**EXERCISE INSTRUCTIONS:**
In full and without alteration, output each record given here.

------------

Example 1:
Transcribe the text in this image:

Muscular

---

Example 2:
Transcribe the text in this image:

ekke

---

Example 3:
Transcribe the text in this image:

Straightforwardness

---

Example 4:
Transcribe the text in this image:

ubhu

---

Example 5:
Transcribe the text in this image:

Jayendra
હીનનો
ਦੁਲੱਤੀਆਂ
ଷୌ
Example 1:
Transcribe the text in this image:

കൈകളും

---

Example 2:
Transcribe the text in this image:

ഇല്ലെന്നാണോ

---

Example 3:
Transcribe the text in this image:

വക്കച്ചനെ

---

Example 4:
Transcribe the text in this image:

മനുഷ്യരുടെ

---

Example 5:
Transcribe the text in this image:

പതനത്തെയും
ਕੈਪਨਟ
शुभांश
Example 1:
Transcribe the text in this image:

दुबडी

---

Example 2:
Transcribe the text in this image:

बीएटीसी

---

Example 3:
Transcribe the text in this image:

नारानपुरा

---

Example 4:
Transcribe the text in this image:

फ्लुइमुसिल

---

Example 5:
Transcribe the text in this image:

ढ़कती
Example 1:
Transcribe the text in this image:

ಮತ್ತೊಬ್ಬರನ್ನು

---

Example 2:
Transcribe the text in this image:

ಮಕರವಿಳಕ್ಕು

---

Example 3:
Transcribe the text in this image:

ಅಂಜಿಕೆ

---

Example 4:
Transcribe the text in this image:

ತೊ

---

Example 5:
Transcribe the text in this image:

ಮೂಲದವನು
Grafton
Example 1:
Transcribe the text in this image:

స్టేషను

------------

**SOLUTION FOR THIS TASK:**
Example 1:
Transcribe the text in this image:

Muscular

---

Example 2:
Transcribe the text in this image:

ekke

---

Example 3:
Transcribe the text in this image:

Straightforwardness

---

Example 4:
Transcribe the text in this image:

ubhu

---

Example 5:
Transcribe the text in this image:

Jayendra
હીનનો
ਦੁਲੱਤੀਆਂ
ଷୌ
Example 1:
Transcribe the text in this image:

കൈകളും

---

Example 2:
Transcribe the text in this image:

ഇല്ലെന്നാണോ

---

Example 3:
Transcribe the text in this image:

വക്കച്ചനെ

---

Example 4:
Transcribe the text in this image:

മനുഷ്യരുടെ

---

Example 5:
Transcribe the text in this image:

പതനത്തെയും
ਕੈਪਨਟ
शुभांश
Example 1:
Transcribe the text in this image:

दुबडी

---

Example 2:
Transcribe the text in this image:

बीएटीसी

---

Example 3:
Transcribe the text in this image:

नारानपुरा

---

Example 4:
Transcribe the text in this image:

फ्लुइमुसिल

---

Example 5:
Transcribe the text in this image:

ढ़कती
Example 1:
Transcribe the text in this image:

ಮತ್ತೊಬ್ಬರನ್ನು

---

Example 2:
Transcribe the text in this image:

ಮಕರವಿಳಕ್ಕು

---

Example 3:
Transcribe the text in this image:

ಅಂಜಿಕೆ

---

Example 4:
Transcribe the text in this image:

ತೊ

---

Example 5:
Transcribe the text in this image:

ಮೂಲದವನು
Grafton
Example 1:
Transcribe the text in this image:

స్టేషను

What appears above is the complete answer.